Spotted-tailed quoll Dasyurus maculatus – the largest Dasyurus. The CSIR’s prudence in not releasing Bufo vulgaris has so far saved this species from either extinction or being “Critically Endangered” and confined to small islands
In contrast to the CSIR’s serious study of Bufo vulgaris – although it quite naturally failed to test the toad’s toxicity toward those species probably saved thereby – Bufo marinus was released into Queensland with absolutely zero testing on the cane beetles it was supposed to control! Rather, the release of Bufo marinus was done as an act of faith that it would eat the beetles consuming sugar cane – a method used to sell toads to farmers and gardeners for several centuries before 1935.

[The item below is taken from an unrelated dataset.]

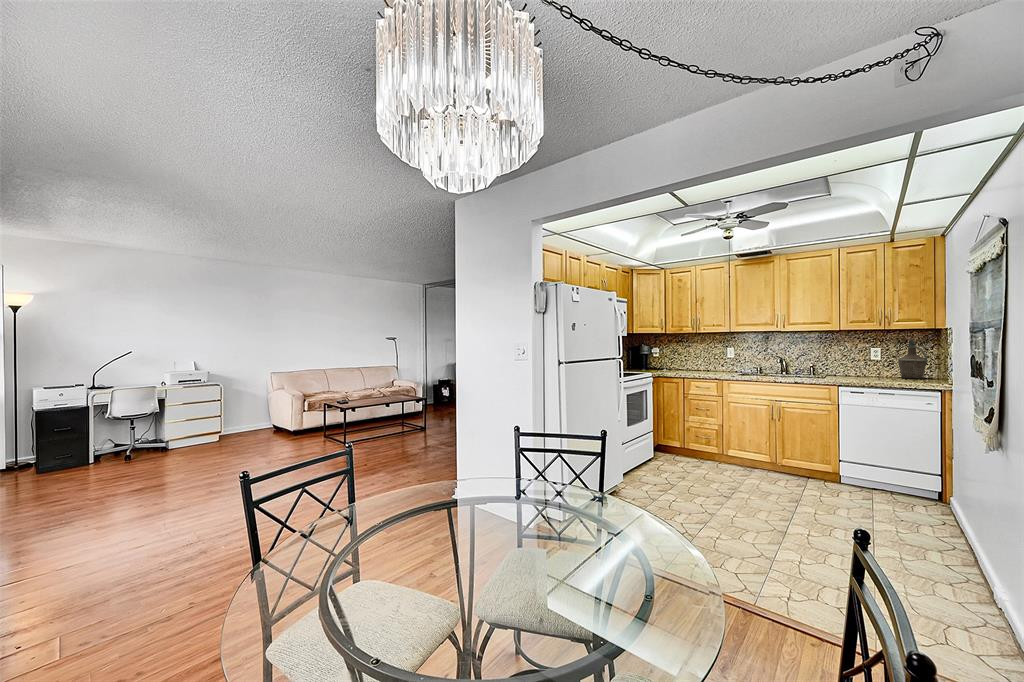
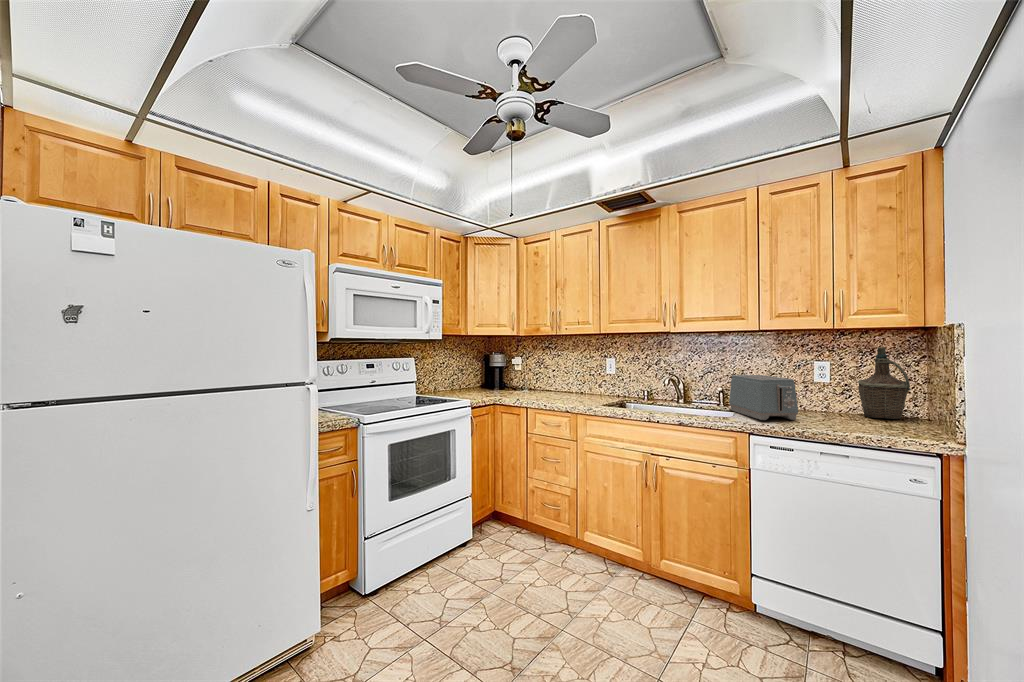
toaster: none [819,356,864,380] -> present [729,375,798,420]

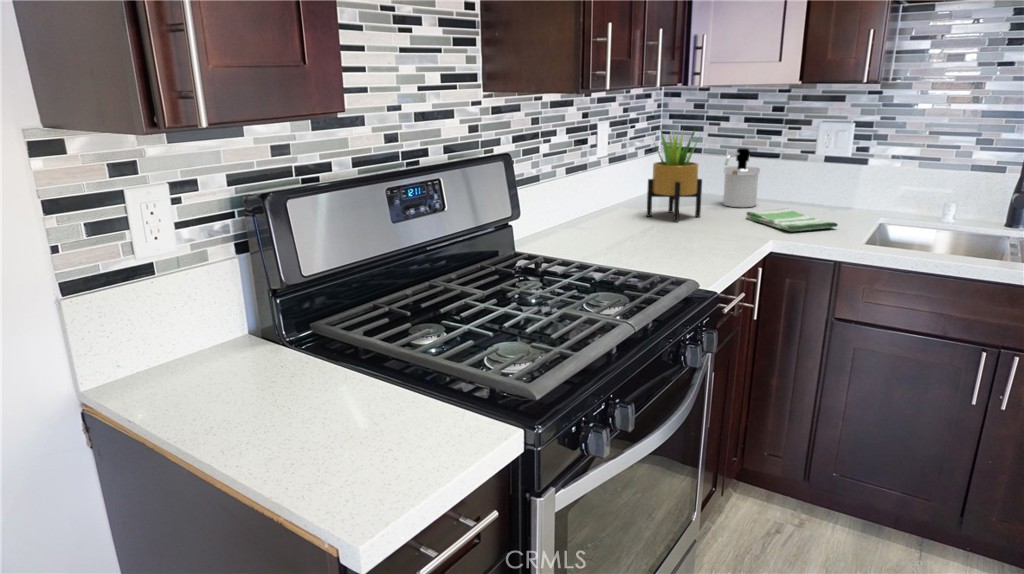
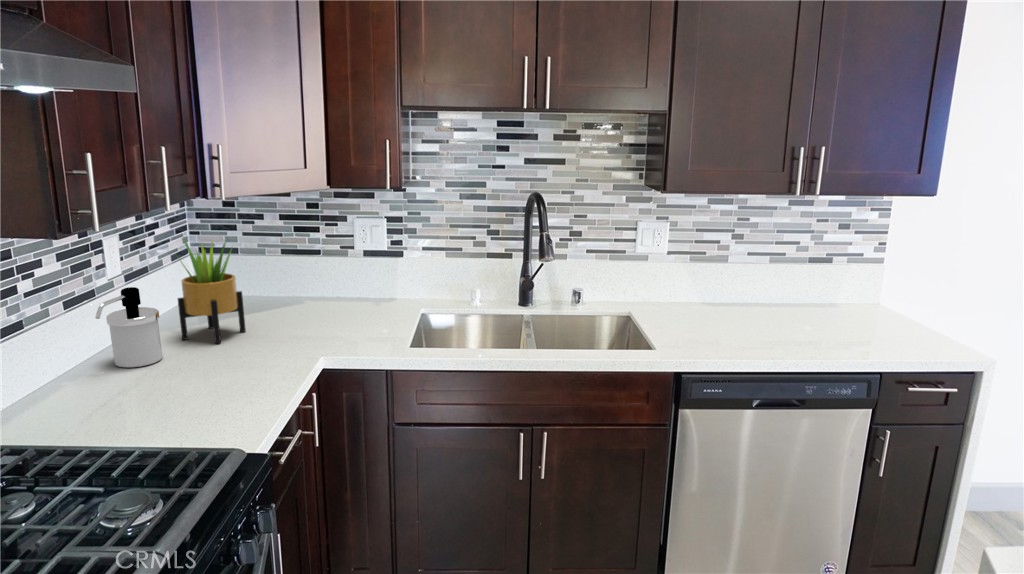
soap dispenser: present [723,148,760,207] -> present [95,287,162,367]
dish towel: present [746,208,838,231] -> none [295,309,386,340]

Belief in the magical power of toads to control pests was dogma among the globe’s closely-knit sugar growing fraternity in the 1930s. It is highly plausible that this fraternity feared science for the same reason that large landowners in Catholic Europe did – that it would undermine their political power by providing justification for wealth redistribution from them. While the large landowners of Catholic Europe turned to stigmata stories and Marian apparitions as their means of countering class war, sugar planters held firmly onto beliefs about certain predators as effective pest control agents whether they worked or not. Thus, when the release of Bufo marinus in Puerto Rico coincided with reduced grub density and Raquel Dexter’s dissections showed Bufo marinus to eat beetles, it became dogma among the global sugar fraternity that toads would control beetles everywhere they be introduced. However, as demonstrated by Nigel Turvey in his Cane Toads: A Tale of Sugar, Politics and Flawed Science, the actual reason for the (temporary) decline in grubs in Puerto Rico was due to unusually wet rainy seasons pinching breeding by waterlogging soils.

The cost of this false belief to Australia’s unique native wildlife has been qualitatively different from other landmasses without native bufonids. Oceanic island predators – even when living on a landmass without toads – were chiefly predatory raptors that evolved on continents with toads. Thus, unlike quolls or Pseudechis snakes, other landmasses where Bufo marinus was introduced had predators who could effectively regulate its numbers – not to mention merely one-thousandth to one-hundredth the space to expand. Thus even with uniquely bad soils, uniquely low secondary productivity and uniquely unreliable runoff toads in Australia can reach higher densities than anywhere else in the world – further condemning those who introduced the cane toad based purely upon dogma.